François Chérèque, à Paris le 12 juillet 2015. | LOIC VENANCE / AFP

Editorial du « Monde ». Unanime, le monde politique et syndical a rendu hommage à François Chérèque, décédé lundi 2 janvier à l’âge de 60 ans. De François Hollande, qui a salué « un homme dont le courage a éclairé l’action », à François Fillon, les éloges se sont multipliés. Même le Front national n’a pas hésité à joindre sa voix à ce concert, alors que, pendant ses trente-cinq années de militantisme, l’ancien secrétaire général de la CFDT a été un adversaire résolu de l’extrême droite.

Au-delà des qualités de ce grand syndicaliste et des combats qu’il a menés avec conviction, c’est le réformisme de son action qui a été célébré à l’heure où nombre de politiques sont tentés de dresser le constat de son échec.

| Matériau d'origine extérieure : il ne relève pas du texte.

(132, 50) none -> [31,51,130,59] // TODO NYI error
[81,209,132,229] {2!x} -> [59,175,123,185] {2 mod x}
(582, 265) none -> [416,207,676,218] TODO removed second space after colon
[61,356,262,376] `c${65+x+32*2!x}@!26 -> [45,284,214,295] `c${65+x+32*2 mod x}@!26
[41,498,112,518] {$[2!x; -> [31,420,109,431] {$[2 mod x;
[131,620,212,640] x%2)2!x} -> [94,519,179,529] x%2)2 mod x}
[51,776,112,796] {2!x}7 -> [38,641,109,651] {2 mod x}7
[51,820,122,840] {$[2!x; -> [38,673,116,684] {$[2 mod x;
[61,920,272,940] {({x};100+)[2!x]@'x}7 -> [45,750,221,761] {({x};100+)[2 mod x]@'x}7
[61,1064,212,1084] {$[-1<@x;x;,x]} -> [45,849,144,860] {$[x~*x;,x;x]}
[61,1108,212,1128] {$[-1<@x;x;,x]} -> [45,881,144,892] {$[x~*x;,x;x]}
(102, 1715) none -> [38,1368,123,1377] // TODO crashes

François Chérèque a adhéré à la CFDT en 1978, au moment même où la centrale opérait son recentrage en cessant de faire du changement politique le préalable à tout changement social et en réhabilitant la négociation et la recherche du compromis pour faire bouger la société. Pendant ses dix ans à la tête de la CFDT, de 2002 à 2012, il a inscrit ses pas dans ceux de ses prédécesseurs – Edmond Maire, Jean Kaspar, Nicole Notat – et ancré solidement son syndicat dans ce qu’il a appelé lui-même la « révolution réformiste ».

Il a pris des risques, quitte à provoquer en 2003, quand il a cautionné la réforme des retraites de Jean-Pierre Raffarin, une grave crise interne, mais il n’a jamais dévié de sa route. Dans un pays où une minorité de salariés sont syndiqués, François Chérèque s’est laissé guider par une seule boussole, celle de montrer l’utilité du syndicalisme.

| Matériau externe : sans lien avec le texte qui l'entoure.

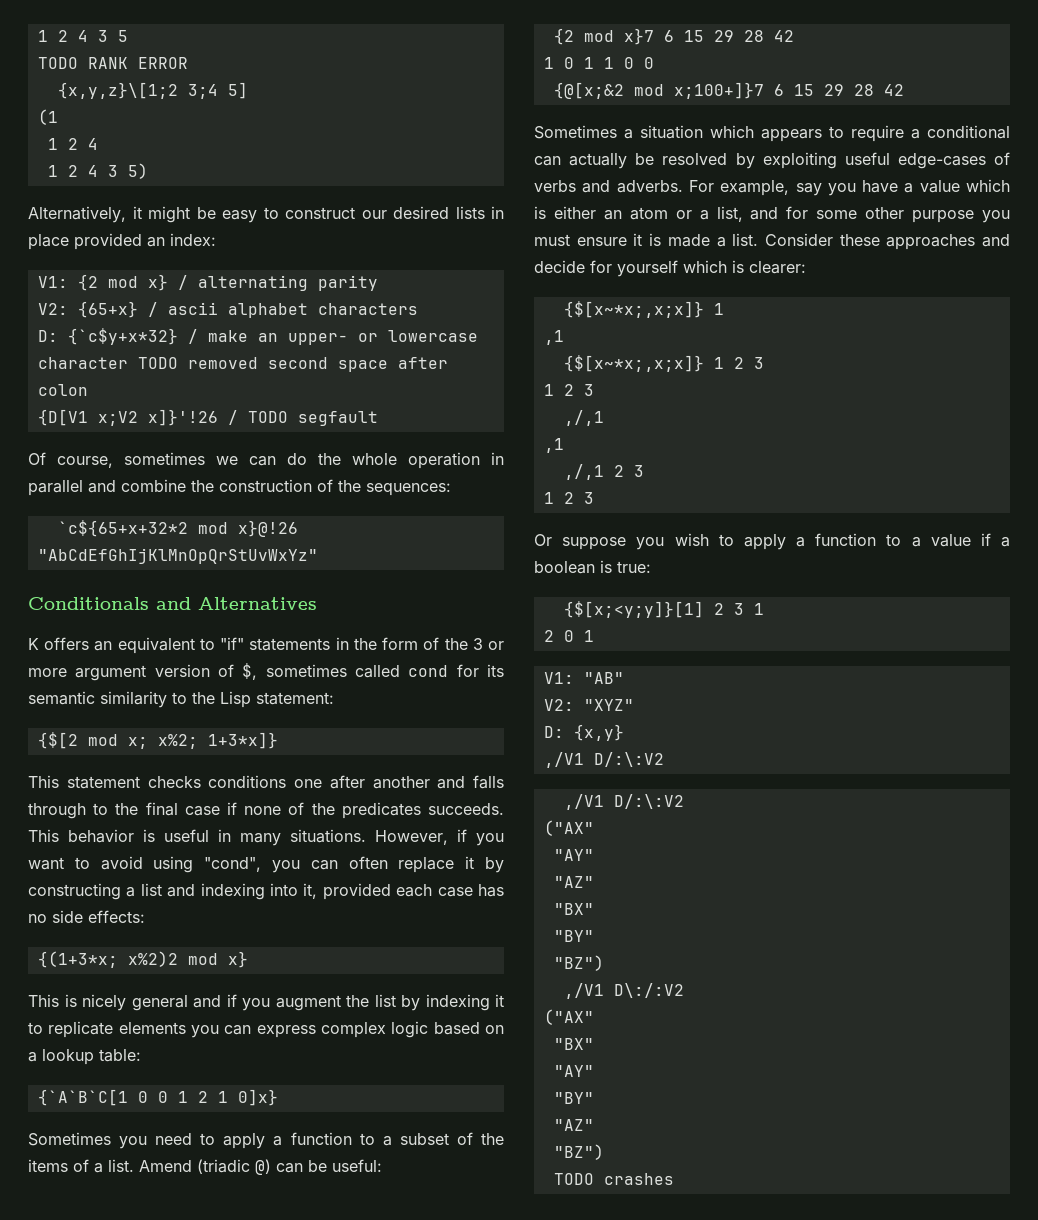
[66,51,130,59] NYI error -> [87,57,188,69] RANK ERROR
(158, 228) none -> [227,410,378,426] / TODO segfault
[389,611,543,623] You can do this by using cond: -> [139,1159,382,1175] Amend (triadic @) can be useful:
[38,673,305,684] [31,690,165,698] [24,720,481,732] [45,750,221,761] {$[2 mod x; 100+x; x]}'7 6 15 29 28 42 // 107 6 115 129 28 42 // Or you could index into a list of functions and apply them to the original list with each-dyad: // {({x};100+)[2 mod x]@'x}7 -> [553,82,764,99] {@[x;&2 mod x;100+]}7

« Un compromis n’est pas un renoncement »

S’appuyant sur le triptyque « négociation-compromis-résultats », l’ancien secrétaire général de la CFDT a perdu des batailles, comme celle menée contre la réforme des retraites en 2010, mais il a aussi remporté des victoires, la plus symbolique étant d’avoir changé l’image du syndicalisme. François Chérèque a démontré que syndicalisme ne rimait pas toujours avec immobilisme. Face à la CGT et à FO qui ont souvent été dans le camp de la défense à tout prix des acquis, il a incarné un syndicalisme soucieux d’engranger, pas à pas, des progrès sociaux, même limités, et pour lequel « un compromis n’est pas un renoncement ».

Cette démarche très sociale-démocrate, poursuivie par son successeur, Laurent Berger, a amené la CFDT à renforcer le rôle du contrat par rapport à la loi et à être le premier signataire d’accords dans les entreprises. Rien d’étonnant si la centrale s’est retrouvée en phase avec la volonté de François Hollande, mise à mal lors du débat sur la loi travail, de rehausser la place de la démocratie sociale.

Comme naguère Michel Rocard sur le plan politique, François Chérèque a livré une leçon de réformisme. Soucieux de défendre les invisibles, les précaires qui « servent de bouclier social aux salariés les plus stables », il a montré que, dans une société fracturée par le chômage et les inégalités, et où l’extrême droite est en embuscade, la réforme ne pouvait être menée à la hussarde.

A ses yeux, la négociation n’était jamais une perte de temps, mais une méthode garantissant la réussite et l’acceptation d’une réforme mieux qu’à coups de recours à l’article 49.3, comme l’a fait Manuel Valls, ou aux ordonnances, comme le promet M. Fillon. Le réformisme de la CFDT devrait lui permettre de ravir à la CGT, en mars, la première place sur l’échiquier syndical. Ce résultat sera à porter au crédit de François Chérèque.